Thanks so much for documenting how you do this! This is really great!
(This might be too much of a tangent, but does anyone have thoughts on the best way to turn that cdf into a pdf? Ie, turning that cumulative, monotonic probability graph into a more familiar bell curve? I think it’s easier said than done…)
This is a bit incomplete - I also used this knowledge to switch to time based contracts and away from “system/program with features XYZ for N €”.
And stopped believing “this thing was completely mispredicted, like last one, but it is just an outlier”.
Graph from the easiest way (reduce size of bin, graph “delta between current and previous cumulative value” rather than “current cumulative value”)
(peak is where predicted time is)
Note that this graphing has massive weakness: you miss complete outliers - tasks that were not completed even after taking 100 times more time than expected.
It includes tasks with inifinite real time (never completed due to runaway work required and some that turned out to be de facto impossible).
And ones with “that can be done in 5 minutes” that turned into “one month later it is completed”.
Typical case: “so that is just switching an option and reprocessing data… Ops, I need to upgrade package, what requires upgrading OS, so I should retest backups, ops there is pre-failure on one of multiple backup disks…” and total time ended including replacing one of (independent!) backup HDDs, backup, retesting backup, upgrading backup script and dealing with new defaults, full reinstall, reconfiguring other software on new OS, upgrading backup scripts, reconfiguring relevant software. And then finally making this tiny switch in config + verifying reprocessed OpenStreetMap data (what actually took five minutes).

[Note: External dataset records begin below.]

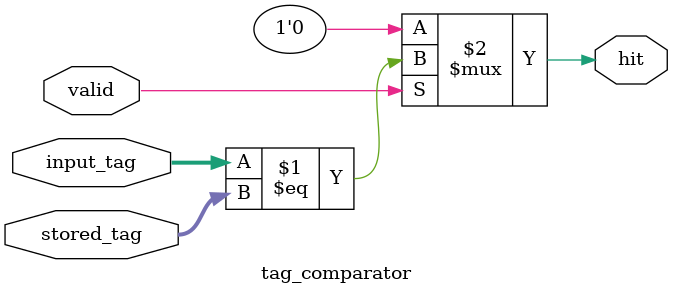
<source format=v>

module tag_comparator(
    input wire [TAG_WIDTH-1:0] input_tag,
    input wire [TAG_WIDTH-1:0] stored_tag,
    input wire valid,
    output wire hit
);
    parameter TAG_WIDTH = 32;
    assign hit = valid ? (input_tag == stored_tag) : 1'b0;
endmodule

</source>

Great points! Maybe the way to convey it all reasonably with a bell curve style graph (pdf in stats lingo, not to be confused with pdf as a file type!) is to both smooth it and have “>45 hours” on the right edge of the graph with another bump there to indicate the ~14% chance of that.
Here’s Nate Silver of 538 doing the kind of smoothing I have in mind:
In Mathematica, SmoothKernelDistribution looks promising. I don’t know if spreadsheets have anything like that built in.

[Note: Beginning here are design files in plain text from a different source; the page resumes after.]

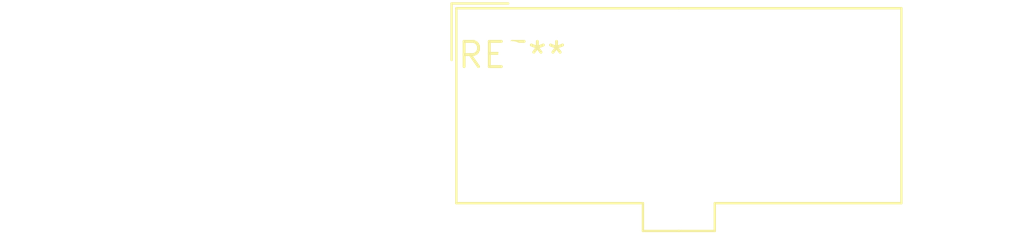
<source format=kicad_pcb>
(kicad_pcb (version 20240108) (generator pcbnew)

  (general
    (thickness 1.6)
  )

  (paper "A4")
  (layers
    (0 "F.Cu" signal)
    (31 "B.Cu" signal)
    (32 "B.Adhes" user "B.Adhesive")
    (33 "F.Adhes" user "F.Adhesive")
    (34 "B.Paste" user)
    (35 "F.Paste" user)
    (36 "B.SilkS" user "B.Silkscreen")
    (37 "F.SilkS" user "F.Silkscreen")
    (38 "B.Mask" user)
    (39 "F.Mask" user)
    (40 "Dwgs.User" user "User.Drawings")
    (41 "Cmts.User" user "User.Comments")
    (42 "Eco1.User" user "User.Eco1")
    (43 "Eco2.User" user "User.Eco2")
    (44 "Edge.Cuts" user)
    (45 "Margin" user)
    (46 "B.CrtYd" user "B.Courtyard")
    (47 "F.CrtYd" user "F.Courtyard")
    (48 "B.Fab" user)
    (49 "F.Fab" user)
    (50 "User.1" user)
    (51 "User.2" user)
    (52 "User.3" user)
    (53 "User.4" user)
    (54 "User.5" user)
    (55 "User.6" user)
    (56 "User.7" user)
    (57 "User.8" user)
    (58 "User.9" user)
  )

  (setup
    (pad_to_mask_clearance 0)
    (pcbplotparams
      (layerselection 0x00010fc_ffffffff)
      (plot_on_all_layers_selection 0x0000000_00000000)
      (disableapertmacros false)
      (usegerberextensions false)
      (usegerberattributes false)
      (usegerberadvancedattributes false)
      (creategerberjobfile false)
      (dashed_line_dash_ratio 12.000000)
      (dashed_line_gap_ratio 3.000000)
      (svgprecision 4)
      (plotframeref false)
      (viasonmask false)
      (mode 1)
      (useauxorigin false)
      (hpglpennumber 1)
      (hpglpenspeed 20)
      (hpglpendiameter 15.000000)
      (dxfpolygonmode false)
      (dxfimperialunits false)
      (dxfusepcbnewfont false)
      (psnegative false)
      (psa4output false)
      (plotreference false)
      (plotvalue false)
      (plotinvisibletext false)
      (sketchpadsonfab false)
      (subtractmaskfromsilk false)
      (outputformat 1)
      (mirror false)
      (drillshape 1)
      (scaleselection 1)
      (outputdirectory "")
    )
  )

  (net 0 "")

  (footprint "Molex_Mini-Fit_Jr_5566-10A_2x05_P4.20mm_Vertical" (layer "F.Cu") (at 0 0))

)

</source>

I tried to follow @beeminder_user’s explanation (I really did!) but in the end decided to just write a Google Apps Script. Still waaaaaay less code than my old Python scripts!

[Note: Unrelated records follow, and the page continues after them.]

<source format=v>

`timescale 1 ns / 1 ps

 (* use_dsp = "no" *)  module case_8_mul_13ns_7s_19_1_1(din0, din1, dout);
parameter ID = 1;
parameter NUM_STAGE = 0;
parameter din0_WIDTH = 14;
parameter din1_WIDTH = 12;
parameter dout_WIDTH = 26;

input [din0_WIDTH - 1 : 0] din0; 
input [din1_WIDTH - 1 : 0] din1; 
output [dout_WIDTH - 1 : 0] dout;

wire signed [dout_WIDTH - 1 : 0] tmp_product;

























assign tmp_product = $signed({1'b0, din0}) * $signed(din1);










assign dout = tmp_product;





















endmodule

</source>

All the EBS function does is take a set of estimates for incomplete tasks and a set of multipliers for already-completed tasks (where each multiplier equals the time taken to complete the task divided by the estimate for that task).
The function returns a sorted list of 100 estimated total hours which I dump into a sheet and then use to extrapolate an estimated end date for each scenario. In my current spreadsheet, I use the end date of the last completed task as the start date for this extrapolation.
Also, since 100 scenarios are returned, I assume that each scenario represents percentiles of sorts from 1% to ~100%.
From there I chart different distributions I’m interested in, log a few key percentiles in a static log so I can have a record of trends, etc.
Definitely enjoying doing this in a spreadsheet way more than I am maintaining Python scripts for it!